A última hora de la noche, según los datos ofrecidos por el Cabildo, eran ya más de 2.500 personas las que habían tenido que ser evacuadas de sus casas: 1800 vecinos de El Charco, Las Indias,Los Quemados y Los Canarios, y 700 de Tacande, San Nicolás y Jedey) repartidos por el polideportivo de Fuencaliente, hoteles cercanos, albergues y casas de familiares.

Las cuadrillas a pie han trabajado a contrarreloj durante toda la noche para intentar luchar contra las llamas, una vez que a partir de las nueve de la noche los ocho equipos aéreos que trabajan para extinguir el incendio hayan dejado de actuar.

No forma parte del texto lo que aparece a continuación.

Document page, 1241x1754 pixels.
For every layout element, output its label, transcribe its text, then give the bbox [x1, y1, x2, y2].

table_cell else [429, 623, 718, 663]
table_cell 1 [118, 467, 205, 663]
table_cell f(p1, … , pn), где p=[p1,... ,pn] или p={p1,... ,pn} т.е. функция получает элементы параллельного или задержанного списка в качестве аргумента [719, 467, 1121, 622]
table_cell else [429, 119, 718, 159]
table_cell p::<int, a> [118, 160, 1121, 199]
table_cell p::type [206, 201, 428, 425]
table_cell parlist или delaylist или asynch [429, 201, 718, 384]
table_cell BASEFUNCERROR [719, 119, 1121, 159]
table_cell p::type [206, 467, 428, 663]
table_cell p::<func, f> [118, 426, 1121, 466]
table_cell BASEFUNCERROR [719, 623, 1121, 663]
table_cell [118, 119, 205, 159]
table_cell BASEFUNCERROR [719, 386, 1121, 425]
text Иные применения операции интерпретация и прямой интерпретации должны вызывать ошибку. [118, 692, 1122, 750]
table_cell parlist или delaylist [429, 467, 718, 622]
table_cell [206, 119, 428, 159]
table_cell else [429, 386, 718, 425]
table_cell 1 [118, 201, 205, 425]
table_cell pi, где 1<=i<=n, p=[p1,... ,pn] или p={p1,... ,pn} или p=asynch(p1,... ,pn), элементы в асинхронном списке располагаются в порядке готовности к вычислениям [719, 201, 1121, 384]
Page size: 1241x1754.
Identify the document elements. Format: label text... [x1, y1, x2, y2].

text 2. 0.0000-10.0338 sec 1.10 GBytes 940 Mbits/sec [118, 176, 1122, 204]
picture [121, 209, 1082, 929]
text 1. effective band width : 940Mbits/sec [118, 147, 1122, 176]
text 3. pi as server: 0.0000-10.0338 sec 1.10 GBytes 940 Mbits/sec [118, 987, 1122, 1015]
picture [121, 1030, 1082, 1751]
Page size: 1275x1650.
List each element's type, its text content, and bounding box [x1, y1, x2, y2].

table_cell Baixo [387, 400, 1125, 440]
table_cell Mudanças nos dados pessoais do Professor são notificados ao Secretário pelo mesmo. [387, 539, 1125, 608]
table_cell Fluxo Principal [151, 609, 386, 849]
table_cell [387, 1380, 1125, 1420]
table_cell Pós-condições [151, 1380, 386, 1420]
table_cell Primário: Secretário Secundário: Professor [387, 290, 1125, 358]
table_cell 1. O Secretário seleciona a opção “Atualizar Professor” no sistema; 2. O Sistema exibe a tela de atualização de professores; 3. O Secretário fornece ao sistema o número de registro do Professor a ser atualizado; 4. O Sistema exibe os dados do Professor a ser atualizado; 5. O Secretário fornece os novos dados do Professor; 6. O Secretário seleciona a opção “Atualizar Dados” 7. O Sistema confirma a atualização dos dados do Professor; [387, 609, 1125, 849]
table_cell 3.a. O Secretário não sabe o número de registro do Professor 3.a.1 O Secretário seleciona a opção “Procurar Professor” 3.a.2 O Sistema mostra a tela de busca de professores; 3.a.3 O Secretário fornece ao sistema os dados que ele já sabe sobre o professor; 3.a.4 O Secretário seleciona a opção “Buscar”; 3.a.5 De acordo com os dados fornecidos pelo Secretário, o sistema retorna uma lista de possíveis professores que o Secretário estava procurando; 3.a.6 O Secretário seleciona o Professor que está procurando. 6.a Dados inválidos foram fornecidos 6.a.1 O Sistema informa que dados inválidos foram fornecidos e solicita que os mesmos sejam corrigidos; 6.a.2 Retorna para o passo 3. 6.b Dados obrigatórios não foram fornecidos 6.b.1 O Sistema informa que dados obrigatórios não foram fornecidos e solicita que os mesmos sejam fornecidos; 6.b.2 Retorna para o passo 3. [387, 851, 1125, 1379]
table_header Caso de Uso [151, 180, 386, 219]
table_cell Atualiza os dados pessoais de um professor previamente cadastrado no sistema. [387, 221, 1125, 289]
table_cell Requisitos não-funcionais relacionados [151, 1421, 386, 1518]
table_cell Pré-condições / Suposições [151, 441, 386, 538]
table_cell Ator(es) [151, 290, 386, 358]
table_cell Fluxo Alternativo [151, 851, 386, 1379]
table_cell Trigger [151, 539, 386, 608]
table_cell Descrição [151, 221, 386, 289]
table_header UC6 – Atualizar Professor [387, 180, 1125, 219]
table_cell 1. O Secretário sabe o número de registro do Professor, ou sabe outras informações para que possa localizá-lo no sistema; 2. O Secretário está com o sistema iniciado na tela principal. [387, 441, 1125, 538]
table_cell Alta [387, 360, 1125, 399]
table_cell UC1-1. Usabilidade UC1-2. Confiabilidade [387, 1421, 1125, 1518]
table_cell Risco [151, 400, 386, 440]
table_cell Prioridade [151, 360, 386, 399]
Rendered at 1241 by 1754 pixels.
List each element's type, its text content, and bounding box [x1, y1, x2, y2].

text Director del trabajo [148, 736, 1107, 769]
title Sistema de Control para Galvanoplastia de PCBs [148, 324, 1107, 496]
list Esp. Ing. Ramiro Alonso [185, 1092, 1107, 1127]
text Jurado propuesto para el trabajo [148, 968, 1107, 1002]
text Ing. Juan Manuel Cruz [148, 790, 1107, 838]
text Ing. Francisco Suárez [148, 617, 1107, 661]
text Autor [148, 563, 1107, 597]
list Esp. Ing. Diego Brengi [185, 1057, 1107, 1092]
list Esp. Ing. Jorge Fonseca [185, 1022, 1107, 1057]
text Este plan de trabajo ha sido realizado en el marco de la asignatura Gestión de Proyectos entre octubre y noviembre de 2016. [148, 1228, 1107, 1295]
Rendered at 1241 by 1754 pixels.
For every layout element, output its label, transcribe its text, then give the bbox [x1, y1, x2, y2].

Desde el cabildo de La Palma y la alcaldía de El Paso son conscientes de que será “difícil” apagar el fuego, algo que hace pensar que lo peor podría estar por llegar, ya que las altas temperaturas de estos días y los continuos cambios de viento y su intensidad no ayudan. 

Con los datos de hectáreas actuales, este incendio en La Palma se convierte ya en el séptimo peor que ha tenido lugar en las Islas Canarias en este siglo. Hace cuatro años, en julio de 2012, una colilla mal apagado dejó más de 6.500 hectáreas quemadas en Adeje, en la isla de Tenerife.